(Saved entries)
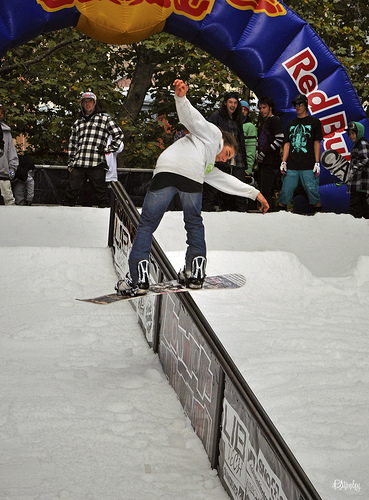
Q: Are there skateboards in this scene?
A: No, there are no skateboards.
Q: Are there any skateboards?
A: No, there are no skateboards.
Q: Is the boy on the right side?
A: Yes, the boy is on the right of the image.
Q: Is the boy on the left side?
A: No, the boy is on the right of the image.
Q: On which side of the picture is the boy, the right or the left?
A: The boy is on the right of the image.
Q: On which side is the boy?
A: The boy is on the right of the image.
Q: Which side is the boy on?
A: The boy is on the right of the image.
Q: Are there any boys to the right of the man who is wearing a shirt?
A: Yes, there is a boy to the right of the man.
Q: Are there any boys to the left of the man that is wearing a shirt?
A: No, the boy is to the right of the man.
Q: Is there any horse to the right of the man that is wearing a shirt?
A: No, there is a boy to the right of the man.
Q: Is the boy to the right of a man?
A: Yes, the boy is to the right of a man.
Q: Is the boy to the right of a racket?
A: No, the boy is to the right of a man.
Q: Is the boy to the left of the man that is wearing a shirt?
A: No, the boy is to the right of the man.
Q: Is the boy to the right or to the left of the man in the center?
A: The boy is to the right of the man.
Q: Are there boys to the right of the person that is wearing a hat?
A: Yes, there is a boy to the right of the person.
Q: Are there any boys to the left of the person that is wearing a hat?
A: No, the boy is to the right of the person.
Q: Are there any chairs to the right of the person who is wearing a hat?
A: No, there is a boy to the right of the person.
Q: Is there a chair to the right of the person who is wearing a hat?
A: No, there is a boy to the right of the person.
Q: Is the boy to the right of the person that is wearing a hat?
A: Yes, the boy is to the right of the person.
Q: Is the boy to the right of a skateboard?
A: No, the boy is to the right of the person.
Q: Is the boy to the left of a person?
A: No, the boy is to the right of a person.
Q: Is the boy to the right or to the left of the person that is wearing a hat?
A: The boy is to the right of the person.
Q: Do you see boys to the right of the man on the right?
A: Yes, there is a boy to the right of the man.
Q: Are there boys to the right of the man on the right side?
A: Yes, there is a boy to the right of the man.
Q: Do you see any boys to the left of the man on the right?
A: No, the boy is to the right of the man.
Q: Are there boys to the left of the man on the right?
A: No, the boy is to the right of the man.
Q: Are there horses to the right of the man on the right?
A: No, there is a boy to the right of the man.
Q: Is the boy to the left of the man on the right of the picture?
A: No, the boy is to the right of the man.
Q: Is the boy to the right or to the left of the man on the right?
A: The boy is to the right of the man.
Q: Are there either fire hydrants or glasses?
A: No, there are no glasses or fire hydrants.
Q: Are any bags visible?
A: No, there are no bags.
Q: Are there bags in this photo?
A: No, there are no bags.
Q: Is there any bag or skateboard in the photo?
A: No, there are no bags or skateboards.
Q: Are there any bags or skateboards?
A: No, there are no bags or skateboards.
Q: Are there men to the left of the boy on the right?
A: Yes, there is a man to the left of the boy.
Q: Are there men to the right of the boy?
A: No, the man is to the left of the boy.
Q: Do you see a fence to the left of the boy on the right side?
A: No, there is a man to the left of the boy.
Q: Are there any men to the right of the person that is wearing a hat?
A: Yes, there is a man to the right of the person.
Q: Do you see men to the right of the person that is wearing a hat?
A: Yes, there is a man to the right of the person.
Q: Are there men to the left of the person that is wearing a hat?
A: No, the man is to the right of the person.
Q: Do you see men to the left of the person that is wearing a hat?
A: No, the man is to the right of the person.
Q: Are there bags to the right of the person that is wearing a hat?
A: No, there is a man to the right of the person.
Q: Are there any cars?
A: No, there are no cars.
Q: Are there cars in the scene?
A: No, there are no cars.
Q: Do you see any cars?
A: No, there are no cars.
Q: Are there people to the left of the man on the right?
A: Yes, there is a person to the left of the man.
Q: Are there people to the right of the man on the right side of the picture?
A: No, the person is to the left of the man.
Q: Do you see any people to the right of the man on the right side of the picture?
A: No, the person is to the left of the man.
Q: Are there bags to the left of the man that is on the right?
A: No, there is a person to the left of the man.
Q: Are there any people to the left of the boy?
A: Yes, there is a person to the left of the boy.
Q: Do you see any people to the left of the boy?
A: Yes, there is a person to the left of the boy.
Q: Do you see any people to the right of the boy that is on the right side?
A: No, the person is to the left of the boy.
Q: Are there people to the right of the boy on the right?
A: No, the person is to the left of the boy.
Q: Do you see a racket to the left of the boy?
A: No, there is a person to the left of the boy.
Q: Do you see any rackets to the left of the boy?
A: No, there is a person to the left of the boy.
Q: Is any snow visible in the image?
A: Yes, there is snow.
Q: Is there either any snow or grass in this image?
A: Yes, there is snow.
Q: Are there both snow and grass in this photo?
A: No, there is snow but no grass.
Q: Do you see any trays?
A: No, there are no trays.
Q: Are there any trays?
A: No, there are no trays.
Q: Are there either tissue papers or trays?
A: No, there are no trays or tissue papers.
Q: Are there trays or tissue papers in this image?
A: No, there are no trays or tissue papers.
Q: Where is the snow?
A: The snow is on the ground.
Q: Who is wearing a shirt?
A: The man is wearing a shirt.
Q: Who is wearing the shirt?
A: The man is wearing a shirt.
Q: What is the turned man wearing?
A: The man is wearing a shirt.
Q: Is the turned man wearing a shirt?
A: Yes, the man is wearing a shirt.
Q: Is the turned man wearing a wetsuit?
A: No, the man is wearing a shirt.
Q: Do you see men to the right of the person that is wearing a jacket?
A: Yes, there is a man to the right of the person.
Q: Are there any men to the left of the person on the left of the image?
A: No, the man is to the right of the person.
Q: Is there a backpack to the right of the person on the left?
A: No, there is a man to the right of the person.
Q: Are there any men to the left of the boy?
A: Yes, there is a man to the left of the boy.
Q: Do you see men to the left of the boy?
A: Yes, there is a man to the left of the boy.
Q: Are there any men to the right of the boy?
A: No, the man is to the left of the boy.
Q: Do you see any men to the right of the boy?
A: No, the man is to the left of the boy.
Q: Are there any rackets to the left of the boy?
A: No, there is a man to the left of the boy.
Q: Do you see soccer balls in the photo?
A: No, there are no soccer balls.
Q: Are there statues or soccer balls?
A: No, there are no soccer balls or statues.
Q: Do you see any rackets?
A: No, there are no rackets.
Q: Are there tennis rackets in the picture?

▸ **Aim of the task**: Render every line of the rows above as a Markdown table with the columns "Line No" and "Text", skipping blank lines. Leave the pictures out.

▸ **Reply to the exercise**:
| Line No | Text |
|---|---|
| 1 | Q: Are there skateboards in this scene? |
| 2 | A: No, there are no skateboards. |
| 3 | Q: Are there any skateboards? |
| 4 | A: No, there are no skateboards. |
| 5 | Q: Is the boy on the right side? |
| 6 | A: Yes, the boy is on the right of the image. |
| 7 | Q: Is the boy on the left side? |
| 8 | A: No, the boy is on the right of the image. |
| 9 | Q: On which side of the picture is the boy, the right or the left? |
| 10 | A: The boy is on the right of the image. |
| 11 | Q: On which side is the boy? |
| 12 | A: The boy is on the right of the image. |
| 13 | Q: Which side is the boy on? |
| 14 | A: The boy is on the right of the image. |
| 15 | Q: Are there any boys to the right of the man who is wearing a shirt? |
| 16 | A: Yes, there is a boy to the right of the man. |
| 17 | Q: Are there any boys to the left of the man that is wearing a shirt? |
| 18 | A: No, the boy is to the right of the man. |
| 19 | Q: Is there any horse to the right of the man that is wearing a shirt? |
| 20 | A: No, there is a boy to the right of the man. |
| 21 | Q: Is the boy to the right of a man? |
| 22 | A: Yes, the boy is to the right of a man. |
| 23 | Q: Is the boy to the right of a racket? |
| 24 | A: No, the boy is to the right of a man. |
| 25 | Q: Is the boy to the left of the man that is wearing a shirt? |
| 26 | A: No, the boy is to the right of the man. |
| 27 | Q: Is the boy to the right or to the left of the man in the center? |
| 28 | A: The boy is to the right of the man. |
| 29 | Q: Are there boys to the right of the person that is wearing a hat? |
| 30 | A: Yes, there is a boy to the right of the person. |
| 31 | Q: Are there any boys to the left of the person that is wearing a hat? |
| 32 | A: No, the boy is to the right of the person. |
| 33 | Q: Are there any chairs to the right of the person who is wearing a hat? |
| 34 | A: No, there is a boy to the right of the person. |
| 35 | Q: Is there a chair to the right of the person who is wearing a hat? |
| 36 | A: No, there is a boy to the right of the person. |
| 37 | Q: Is the boy to the right of the person that is wearing a hat? |
| 38 | A: Yes, the boy is to the right of the person. |
| 39 | Q: Is the boy to the right of a skateboard? |
| 40 | A: No, the boy is to the right of the person. |
| 41 | Q: Is the boy to the left of a person? |
| 42 | A: No, the boy is to the right of a person. |
| 43 | Q: Is the boy to the right or to the left of the person that is wearing a hat? |
| 44 | A: The boy is to the right of the person. |
| 45 | Q: Do you see boys to the right of the man on the right? |
| 46 | A: Yes, there is a boy to the right of the man. |
| 47 | Q: Are there boys to the right of the man on the right side? |
| 48 | A: Yes, there is a boy to the right of the man. |
| 49 | Q: Do you see any boys to the left of the man on the right? |
| 50 | A: No, the boy is to the right of the man. |
| 51 | Q: Are there boys to the left of the man on the right? |
| 52 | A: No, the boy is to the right of the man. |
| 53 | Q: Are there horses to the right of the man on the right? |
| 54 | A: No, there is a boy to the right of the man. |
| 55 | Q: Is the boy to the left of the man on the right of the picture? |
| 56 | A: No, the boy is to the right of the man. |
| 57 | Q: Is the boy to the right or to the left of the man on the right? |
| 58 | A: The boy is to the right of the man. |
| 59 | Q: Are there either fire hydrants or glasses? |
| 60 | A: No, there are no glasses or fire hydrants. |
| 61 | Q: Are any bags visible? |
| 62 | A: No, there are no bags. |
| 63 | Q: Are there bags in this photo? |
| 64 | A: No, there are no bags. |
| 65 | Q: Is there any bag or skateboard in the photo? |
| 66 | A: No, there are no bags or skateboards. |
| 67 | Q: Are there any bags or skateboards? |
| 68 | A: No, there are no bags or skateboards. |
| 69 | Q: Are there men to the left of the boy on the right? |
| 70 | A: Yes, there is a man to the left of the boy. |
| 71 | Q: Are there men to the right of the boy? |
| 72 | A: No, the man is to the left of the boy. |
| 73 | Q: Do you see a fence to the left of the boy on the right side? |
| 74 | A: No, there is a man to the left of the boy. |
| 75 | Q: Are there any men to the right of the person that is wearing a hat? |
| 76 | A: Yes, there is a man to the right of the person. |
| 77 | Q: Do you see men to the right of the person that is wearing a hat? |
| 78 | A: Yes, there is a man to the right of the person. |
| 79 | Q: Are there men to the left of the person that is wearing a hat? |
| 80 | A: No, the man is to the right of the person. |
| 81 | Q: Do you see men to the left of the person that is wearing a hat? |
| 82 | A: No, the man is to the right of the person. |
| 83 | Q: Are there bags to the right of the person that is wearing a hat? |
| 84 | A: No, there is a man to the right of the person. |
| 85 | Q: Are there any cars? |
| 86 | A: No, there are no cars. |
| 87 | Q: Are there cars in the scene? |
| 88 | A: No, there are no cars. |
| 89 | Q: Do you see any cars? |
| 90 | A: No, there are no cars. |
| 91 | Q: Are there people to the left of the man on the right? |
| 92 | A: Yes, there is a person to the left of the man. |
| 93 | Q: Are there people to the right of the man on the right side of the picture? |
| 94 | A: No, the person is to the left of the man. |
| 95 | Q: Do you see any people to the right of the man on the right side of the picture? |
| 96 | A: No, the person is to the left of the man. |
| 97 | Q: Are there bags to the left of the man that is on the right? |
| 98 | A: No, there is a person to the left of the man. |
| 99 | Q: Are there any people to the left of the boy? |
| 100 | A: Yes, there is a person to the left of the boy. |
| 101 | Q: Do you see any people to the left of the boy? |
| 102 | A: Yes, there is a person to the left of the boy. |
| 103 | Q: Do you see any people to the right of the boy that is on the right side? |
| 104 | A: No, the person is to the left of the boy. |
| 105 | Q: Are there people to the right of the boy on the right? |
| 106 | A: No, the person is to the left of the boy. |
| 107 | Q: Do you see a racket to the left of the boy? |
| 108 | A: No, there is a person to the left of the boy. |
| 109 | Q: Do you see any rackets to the left of the boy? |
| 110 | A: No, there is a person to the left of the boy. |
| 111 | Q: Is any snow visible in the image? |
| 112 | A: Yes, there is snow. |
| 113 | Q: Is there either any snow or grass in this image? |
| 114 | A: Yes, there is snow. |
| 115 | Q: Are there both snow and grass in this photo? |
| 116 | A: No, there is snow but no grass. |
| 117 | Q: Do you see any trays? |
| 118 | A: No, there are no trays. |
| 119 | Q: Are there any trays? |
| 120 | A: No, there are no trays. |
| 121 | Q: Are there either tissue papers or trays? |
| 122 | A: No, there are no trays or tissue papers. |
| 123 | Q: Are there trays or tissue papers in this image? |
| 124 | A: No, there are no trays or tissue papers. |
| 125 | Q: Where is the snow? |
| 126 | A: The snow is on the ground. |
| 127 | Q: Who is wearing a shirt? |
| 128 | A: The man is wearing a shirt. |
| 129 | Q: Who is wearing the shirt? |
| 130 | A: The man is wearing a shirt. |
| 131 | Q: What is the turned man wearing? |
| 132 | A: The man is wearing a shirt. |
| 133 | Q: Is the turned man wearing a shirt? |
| 134 | A: Yes, the man is wearing a shirt. |
| 135 | Q: Is the turned man wearing a wetsuit? |
| 136 | A: No, the man is wearing a shirt. |
| 137 | Q: Do you see men to the right of the person that is wearing a jacket? |
| 138 | A: Yes, there is a man to the right of the person. |
| 139 | Q: Are there any men to the left of the person on the left of the image? |
| 140 | A: No, the man is to the right of the person. |
| 141 | Q: Is there a backpack to the right of the person on the left? |
| 142 | A: No, there is a man to the right of the person. |
| 143 | Q: Are there any men to the left of the boy? |
| 144 | A: Yes, there is a man to the left of the boy. |
| 145 | Q: Do you see men to the left of the boy? |
| 146 | A: Yes, there is a man to the left of the boy. |
| 147 | Q: Are there any men to the right of the boy? |
| 148 | A: No, the man is to the left of the boy. |
| 149 | Q: Do you see any men to the right of the boy? |
| 150 | A: No, the man is to the left of the boy. |
| 151 | Q: Are there any rackets to the left of the boy? |
| 152 | A: No, there is a man to the left of the boy. |
| 153 | Q: Do you see soccer balls in the photo? |
| 154 | A: No, there are no soccer balls. |
| 155 | Q: Are there statues or soccer balls? |
| 156 | A: No, there are no soccer balls or statues. |
| 157 | Q: Do you see any rackets? |
| 158 | A: No, there are no rackets. |
| 159 | Q: Are there tennis rackets in the picture? |